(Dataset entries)
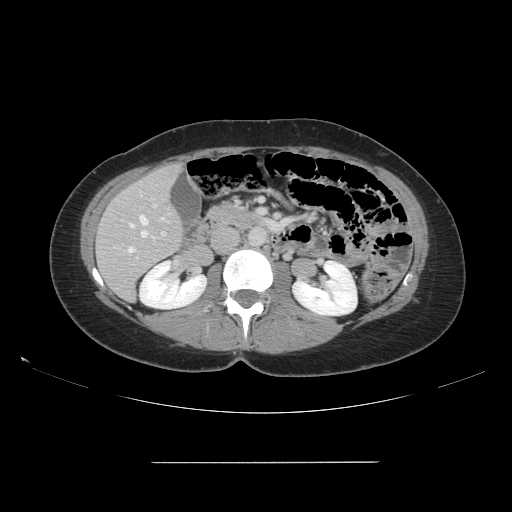
Contrast-enhanced abdominal CT, one axial slice. Slice 65 of 151 in the series (ordered by position). Intravenous contrast given. Soft-tissue window (W 400 / L 40 HU). 512 × 512 image matrix, field of view 421 × 421 mm. Case-level facts recorded for this patient, not image findings: patient: female, age 52 years at operation; diagnosis: colorectal cancer liver metastases, imaged before liver resection; multiple liver metastases: yes; largest metastasis: 3 cm; chemotherapy before resection: no.
Structures marked on this image (outlined manually by an expert reader):
- hepatic veins: bounding box (x1, y1, x2, y2) in pixels: (127, 215, 164, 253)
- liver: (97, 165, 183, 300)
- planned liver remnant (the part of the liver to remain after resection): (97, 165, 183, 300)
- portal vein (with intrahepatic branches): (136, 203, 166, 260)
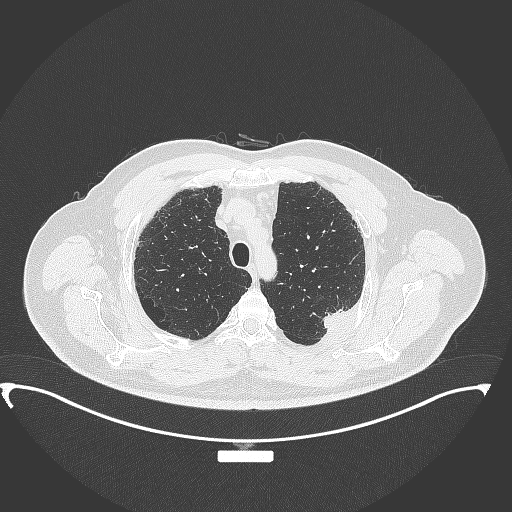
Chest CT, one axial slice. Slice 289 of 350 in the series (ordered by position). Reconstruction kernel B70f. 120 kVp. Lung window (W 1500 / L -600 HU). 1 mm slice thickness. 512 × 512 image matrix, field of view 459 × 459 mm. Male patient, age 64 years. From the clinical record (not read from this slice): clinical TNM (as recorded): T1c N1 M1.
Annotated regions visible in this slice (bounding box drawn by a radiologist):
- lung tumour (recorded histology: adenocarcinoma): bounding box (x1, y1, x2, y2) in pixels: (316, 301, 352, 335)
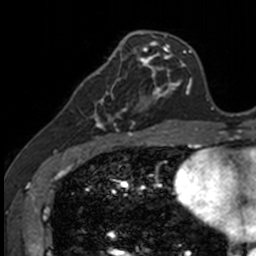
Breast MRI, one axial slice. Position 49 of 160 along the scan axis. Cropped to one breast. Dynamic contrast-enhanced series, time point 2 of 7 at this slice position (early post-contrast). 3 T. TE 1.7 ms, TR 4 ms. 1 mm slice thickness. 256 × 256 image matrix, field of view 171 × 171 mm. Female patient.
Annotated regions visible in this slice (semi-automatically segmented with operator editing):
- enhancing-tissue mask used for the functional tumour volume (all voxels passing the contrast-enhancement thresholds inside the analysis volume; usually the tumour): bounding box [x1, y1, x2, y2] px = [83, 71, 141, 135]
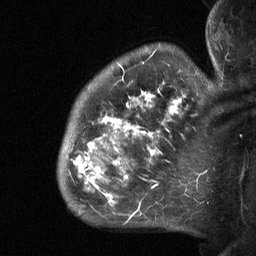
Breast MRI (dynamic contrast-enhanced), one sagittal slice; position 49 of 64 along the scan axis; dynamic contrast-enhanced study with each time point stored as its own series, time point 2 of 3 at this slice position (early post-contrast, ordered by acquisition time); 1.5 T; TE 4.8 ms, TR 27 ms; 2.3 mm slice thickness; 256 × 256 image matrix. Female patient, age 50 years. From the clinical record (not read from this slice): setting: breast cancer imaged before/during neoadjuvant chemotherapy; receptor status: HER2-positive.
Annotated regions visible in this slice (semi-automatically segmented with operator editing):
- analysis volume of interest (the breast-tissue region the enhancement analysis was run in; not a lesion): box from (x=57, y=64) to (x=211, y=218) px
- tumour enhancement mask (voxels above the 90 % enhancement threshold inside the analysis volume of interest): (x=73, y=78)–(x=185, y=206)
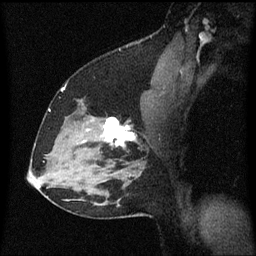
Breast MRI (dynamic contrast-enhanced), one sagittal slice. Position 41 of 60 along the scan axis. Dynamic contrast-enhanced series, image 2 of 3 at this slice position (ordered by acquisition). 1.5 T. TE 4.2 ms, TR 8.4 ms. 256 × 256 image matrix, field of view 200 × 200 mm. Patient: female, 37 years. From the clinical record (not read from this slice): setting: breast cancer imaged before/during neoadjuvant chemotherapy; receptor status: HR-positive, HER2-negative.
Structures marked on this image (semi-automatically segmented with operator editing):
- analysis volume of interest (the breast-tissue region the enhancement analysis was run in; not a lesion): bounding box <94,118,141,157> (left, top, right, bottom; pixels)
- tumour enhancement mask (voxels above the 70 % enhancement threshold inside the analysis volume of interest): <104,118,135,147>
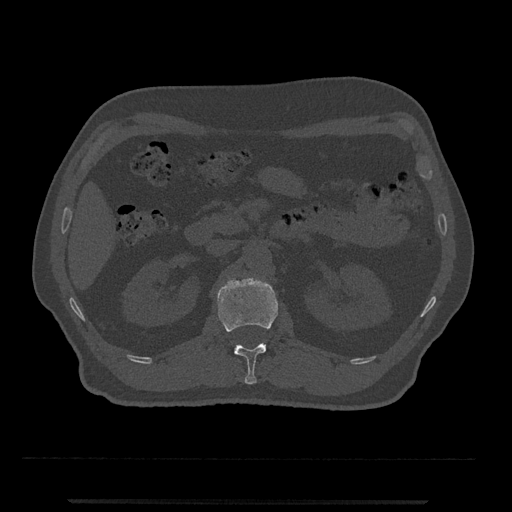
CT including the spine, one axial slice. Position 321 of 797 along the scan axis. 120 kVp. Bone window (W 1800 / L 400 HU). 0.5 mm slice thickness. 512 × 512 image matrix, field of view 419 × 419 mm. Male patient, age 63 years. From the clinical record (not read from this slice): primary cancer: prostate.
Structures marked on this image (semi-automatically segmented with operator editing):
- L1 vertebra: bounding box [x1, y1, x2, y2] px = [217, 277, 278, 385]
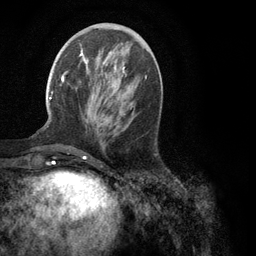
Breast MRI (dynamic contrast-enhanced), one axial slice. Slice 40 of 134 in the series (ordered by position). Cropped to one breast. Dynamic contrast-enhanced series, time point 2 of 6 at this slice position (early post-contrast). 3 T. TE 2.8 ms, TR 7.3 ms. 256 × 256 image matrix, field of view 180 × 180 mm. Female patient.
Outlined on this slice (semi-automatically segmented with operator editing):
- enhancing-tissue mask used for the functional tumour volume (all voxels passing the contrast-enhancement thresholds inside the analysis volume; usually the tumour): bounding box (x1, y1, x2, y2) in pixels: (49, 50, 147, 100)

**TASK INSTRUCTIONS:** All lines carrying the word "used" must be copied from the data above.

**EXERCISE OUTPUT:**
- enhancing-tissue mask used for the functional tumour volume (all voxels passing the contrast-enhancement thresholds inside the analysis volume; usually the tumour): bounding box [x1, y1, x2, y2] px = [83, 71, 141, 135]
- enhancing-tissue mask used for the functional tumour volume (all voxels passing the contrast-enhancement thresholds inside the analysis volume; usually the tumour): bounding box (x1, y1, x2, y2) in pixels: (49, 50, 147, 100)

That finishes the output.